Vanmiddag had ik weer eens tijd om op m’n gemak een deel van de boeken uit onze kookbibliotheek door te bladeren. Ik zocht op stoofpotjes met hertenvlees en ik vond tal van recepten. Door heel Europa wordt hertenvlees gegeten en elke regio geeft z’n eigen draai aan de stoofpotrecepten. Lees je de ingrediëntenlijsten terug dan herken je nagenoeg onmiddellijk het land van herkomst.
Duitsland doet het met Kümmel, Oostenrijk met mierikswortel, Tsjechië met paddenstoelen en Frankrijk met wortel (peen, winterwortel). In Italië gaat er nagenoeg altijd tomaat bij en de Grieken prefereren een stoofpot met veel zilveruitjes. Engelsen doen het dan weer met van alles en nog wat (why not?), en ga je iets verder naar het oosten dan komt er paprika bij, kweepeer of vijg, misschien zelfs granaatappel. De basis van dit soort stoofpotten is veelal dezelfde, het zijn die kleine extra toevoegingen die het verschil maken. Enfin…
Ik heb voor mijn gerecht een compilatie gemaakt uit het Europees aanbod, met als uitgangspunt een recept van Antonio Carluccio, de oude meester van de Italiaanse keuken in het Verenigd Koninkrijk. Hij noemde het gerecht: Toscaanse stoofpot van hert, maar dat Toscaanse zie ik nauwelijks terug, en al helemaal niet na mijn eigenzinnige toevoegingen.
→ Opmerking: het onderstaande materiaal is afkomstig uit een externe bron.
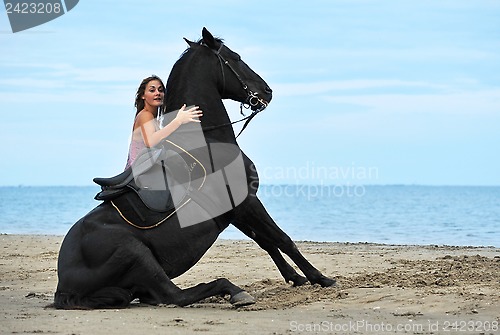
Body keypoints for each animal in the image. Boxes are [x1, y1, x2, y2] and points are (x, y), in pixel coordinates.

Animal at [54, 28, 334, 310]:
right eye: (236, 57)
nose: (267, 91)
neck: (207, 140)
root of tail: (63, 286)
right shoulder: (247, 202)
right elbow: (282, 239)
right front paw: (320, 278)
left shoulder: (237, 210)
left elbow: (266, 241)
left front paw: (295, 278)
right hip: (135, 253)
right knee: (175, 295)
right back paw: (233, 291)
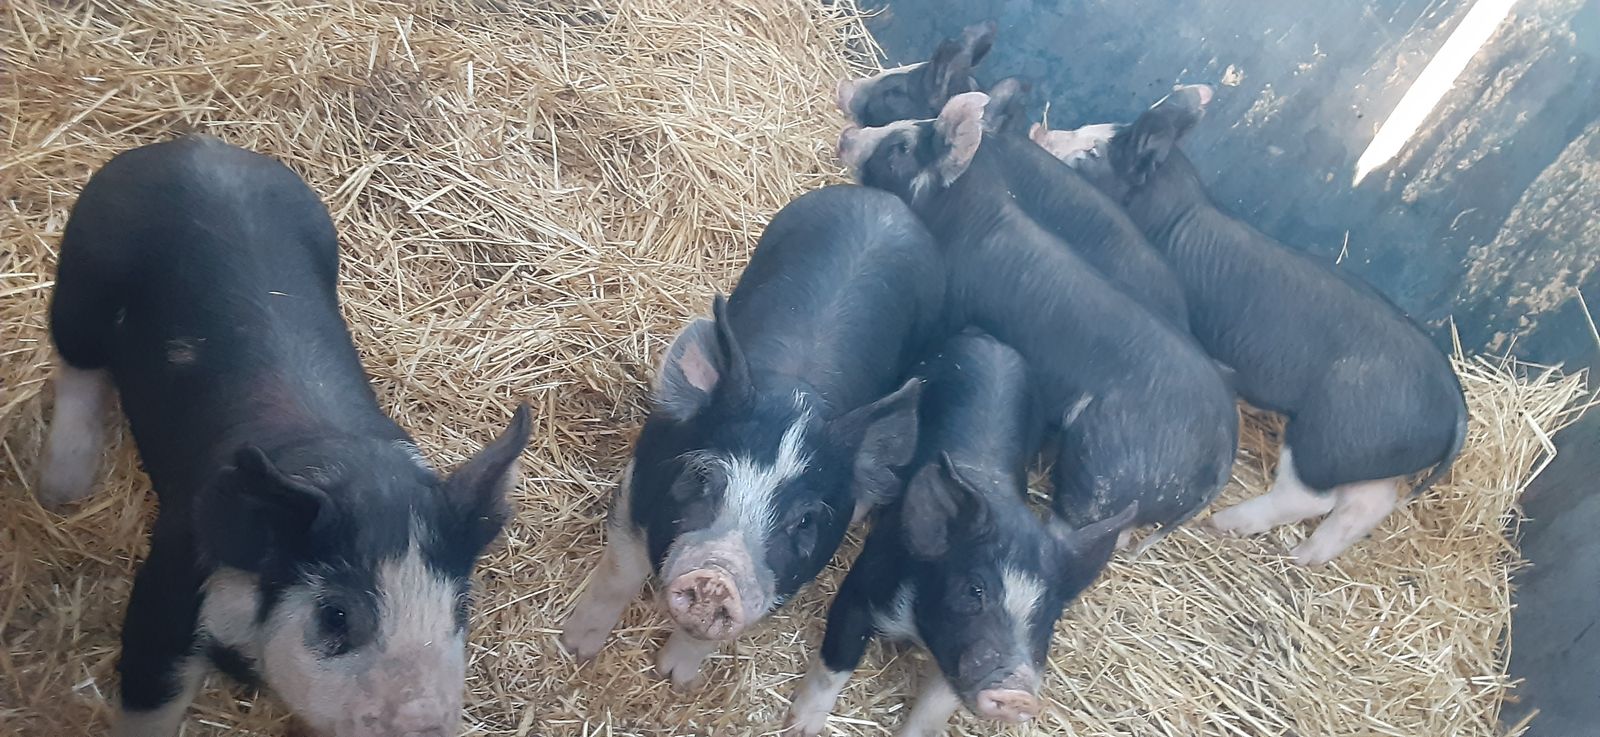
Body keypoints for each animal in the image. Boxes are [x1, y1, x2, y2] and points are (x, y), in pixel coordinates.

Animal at [34, 134, 532, 737]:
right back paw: (60, 490)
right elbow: (150, 692)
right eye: (336, 615)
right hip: (81, 275)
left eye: (460, 610)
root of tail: (191, 145)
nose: (422, 723)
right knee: (75, 361)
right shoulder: (175, 578)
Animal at [557, 185, 944, 688]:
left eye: (805, 520)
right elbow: (619, 572)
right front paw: (575, 648)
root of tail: (886, 199)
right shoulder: (636, 485)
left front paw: (676, 678)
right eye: (702, 478)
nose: (718, 578)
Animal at [784, 331, 1136, 737]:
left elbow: (933, 711)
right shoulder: (862, 586)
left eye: (1051, 614)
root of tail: (986, 337)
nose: (1017, 694)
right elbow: (835, 663)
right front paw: (797, 727)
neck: (921, 632)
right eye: (974, 589)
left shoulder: (959, 656)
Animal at [837, 93, 1239, 551]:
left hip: (1106, 473)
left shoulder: (943, 319)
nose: (846, 136)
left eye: (901, 148)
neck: (960, 215)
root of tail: (1221, 456)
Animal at [1031, 85, 1469, 565]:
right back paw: (1302, 556)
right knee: (1370, 500)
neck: (1170, 212)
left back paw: (1228, 525)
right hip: (1365, 452)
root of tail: (1456, 408)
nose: (1038, 129)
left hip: (1328, 438)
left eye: (1092, 151)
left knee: (1313, 496)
Het recept bedient als hoofdgerecht een tafel van vier personen:
- 1 kilo hertenstoofvlees,
- bloem,
- olijfolie,
- 1 winterwortel, in dunne schijfjes gesneden,
- 1 grote ui, fijn gehakt,
- 2 stengels bleekselderij, in kleine dobbelsteentjes,
- 2 tenen knoflook, fijn gehakt,
- 4 laurierblaadjes,
- 1 gegrilde paprika, klein gesneden,
- 1 glas rode wijn,
- 400 gram tomatenpulp,
- 1 tak rozemarijn,
- 10 gram gedroogde trechtercantharellen,
- handje gehakte peterselie,
- peper en zout.
Dep het vlees droog met keukenpapier en snijd het in brokken van 5 bij 5 centimeter. Wentel de brokken door de bloem en klop het overtollig meel eraf. Verhit in een stevige stoofpan (met deksel) de olijfolie en bak daarin de dobbelstenen hert aan alle kanten bruin. Doe er nu de winterwortel, de bleekselderij, de ui en de knoflook bij en laat alles op een middelhoog vuur 10 minuten bakken.
Voeg de laurierblaadjes toe, de gegrilde paprika, de tomatenpulp en de rode wijn. Laat alles even opkoken en roer de aanbaksels van de bodem van de pan (geeft extra smaak). Zet de stoofpot dan op een heel laag vuurtje, met het deksel erop. De schotel mag nu anderhalf uren stoven. Kijk tussentijds of er nog genoeg vocht in de schotel aanwezig is, vul eventueel aan met een scheutje water.
Week de gedroogde cantharellen (andere paddenstoelen kan ook) in lauw-warm water. Knijp na een half uur het vocht uit de paddenstoelen en hak ze middelfijn. Voeg het laatste half uur van de stooftijd de paddenstoelen toe, samen met de rozemarijn. Breng de schotel op smaak met peper en zout.
Wanneer het vlees mals en gaar is is je stoofpot klaar. Werk af met gehakte peterselie.
- Opmerkingen:
- Het is beter om deze hoeveelheid vlees niet in één keer te bakken. Je hebt namelijk kans dat, wanneer de hoeveelheid te groot is, het vlees niet bakt maar gaat sudderen. En dat wil je niet in het beginstadium.
- Normaal gesproken zou ik het aangebakken vlees warm wegzetten en dan de ui en knoflook glazig laten worden om daarna pas de andere groenten mee te laten bakken. Carluccio adviseert om het te doen zoals ik het hierboven heb beschreven. Een beetje a-typisch dus, maar het werkt wel.
- De paddenstoelen worden pas later toegevoegd. Zou je dat eerder doen dan verlies je smaak, vandaar.
- Mijn anderhalf uur stooftijd is een soort gemiddelde. Een en ander hangt af van de leeftijd van het beest en de malsheid van het vlees (welke delen zijn gebruikt voor je stoofvlees) Je dient altijd het vlees te controleren voordat je stopt met stoven. Niet gaar: een half uurtje erbij…
Enfin, een heerlijk potje. Alleen rijst erbij voldoet, de groenten zitten in de saus.